Report every line of the items that contains the string "upper", copying each such line in full.

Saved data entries
▶
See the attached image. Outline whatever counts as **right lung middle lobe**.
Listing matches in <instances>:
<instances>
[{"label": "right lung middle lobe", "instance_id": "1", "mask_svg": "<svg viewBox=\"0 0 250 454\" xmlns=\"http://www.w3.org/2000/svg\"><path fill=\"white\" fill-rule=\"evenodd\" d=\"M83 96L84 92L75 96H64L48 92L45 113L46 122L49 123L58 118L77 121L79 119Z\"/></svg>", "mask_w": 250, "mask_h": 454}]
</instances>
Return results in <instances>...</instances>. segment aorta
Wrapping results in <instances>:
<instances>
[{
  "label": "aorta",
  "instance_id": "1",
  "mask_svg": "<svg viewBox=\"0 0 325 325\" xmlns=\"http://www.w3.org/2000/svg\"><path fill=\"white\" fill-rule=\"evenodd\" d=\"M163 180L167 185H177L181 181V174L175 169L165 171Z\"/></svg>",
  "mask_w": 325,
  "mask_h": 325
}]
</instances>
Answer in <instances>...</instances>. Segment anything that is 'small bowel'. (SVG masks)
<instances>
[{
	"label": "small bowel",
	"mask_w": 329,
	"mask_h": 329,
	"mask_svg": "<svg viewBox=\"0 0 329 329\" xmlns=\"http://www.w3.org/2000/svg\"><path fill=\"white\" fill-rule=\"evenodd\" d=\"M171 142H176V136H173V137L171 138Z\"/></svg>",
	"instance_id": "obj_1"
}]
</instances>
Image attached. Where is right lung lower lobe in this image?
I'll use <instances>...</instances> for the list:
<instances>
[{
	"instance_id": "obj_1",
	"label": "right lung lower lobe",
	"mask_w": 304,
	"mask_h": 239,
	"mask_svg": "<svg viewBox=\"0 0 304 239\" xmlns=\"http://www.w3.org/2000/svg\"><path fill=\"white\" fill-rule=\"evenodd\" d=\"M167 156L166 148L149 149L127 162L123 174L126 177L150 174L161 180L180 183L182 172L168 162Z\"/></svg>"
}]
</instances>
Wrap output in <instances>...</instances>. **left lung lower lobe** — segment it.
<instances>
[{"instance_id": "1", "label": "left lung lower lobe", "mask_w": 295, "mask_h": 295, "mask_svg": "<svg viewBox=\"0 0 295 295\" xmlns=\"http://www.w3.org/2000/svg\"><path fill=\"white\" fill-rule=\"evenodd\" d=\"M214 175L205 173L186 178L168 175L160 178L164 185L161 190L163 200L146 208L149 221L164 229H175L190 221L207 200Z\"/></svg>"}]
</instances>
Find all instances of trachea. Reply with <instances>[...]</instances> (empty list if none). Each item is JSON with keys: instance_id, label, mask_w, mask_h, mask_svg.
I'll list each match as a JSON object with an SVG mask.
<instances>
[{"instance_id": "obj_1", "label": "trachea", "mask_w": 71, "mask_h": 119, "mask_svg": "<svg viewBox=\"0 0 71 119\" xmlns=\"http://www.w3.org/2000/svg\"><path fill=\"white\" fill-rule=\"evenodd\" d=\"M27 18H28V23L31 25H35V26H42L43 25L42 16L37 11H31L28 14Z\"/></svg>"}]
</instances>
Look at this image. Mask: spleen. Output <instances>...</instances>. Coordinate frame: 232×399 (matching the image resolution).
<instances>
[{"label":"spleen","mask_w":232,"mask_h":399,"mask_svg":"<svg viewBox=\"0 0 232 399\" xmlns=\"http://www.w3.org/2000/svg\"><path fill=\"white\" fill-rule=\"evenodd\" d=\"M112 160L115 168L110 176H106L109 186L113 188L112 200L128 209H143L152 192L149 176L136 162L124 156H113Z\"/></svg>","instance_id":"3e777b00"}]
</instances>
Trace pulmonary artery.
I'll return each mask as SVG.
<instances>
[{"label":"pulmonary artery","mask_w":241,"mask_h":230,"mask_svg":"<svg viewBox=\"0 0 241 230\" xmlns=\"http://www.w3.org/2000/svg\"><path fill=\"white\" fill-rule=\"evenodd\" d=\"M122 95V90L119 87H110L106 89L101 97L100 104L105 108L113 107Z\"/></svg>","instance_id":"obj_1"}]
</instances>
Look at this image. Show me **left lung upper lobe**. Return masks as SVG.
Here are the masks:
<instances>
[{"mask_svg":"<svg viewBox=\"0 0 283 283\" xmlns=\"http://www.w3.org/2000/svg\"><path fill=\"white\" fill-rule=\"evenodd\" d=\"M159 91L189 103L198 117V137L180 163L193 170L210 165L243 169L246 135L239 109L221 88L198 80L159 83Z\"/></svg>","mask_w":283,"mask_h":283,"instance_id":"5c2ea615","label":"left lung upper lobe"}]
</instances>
◀
- [Correct response]
Look at this image. Show me **left lung upper lobe**. Return masks as SVG.
[{"mask_svg":"<svg viewBox=\"0 0 283 283\" xmlns=\"http://www.w3.org/2000/svg\"><path fill=\"white\" fill-rule=\"evenodd\" d=\"M159 91L189 103L198 117V137L180 163L193 170L210 165L243 169L246 135L239 109L221 88L198 80L159 83Z\"/></svg>","mask_w":283,"mask_h":283,"instance_id":"5c2ea615","label":"left lung upper lobe"}]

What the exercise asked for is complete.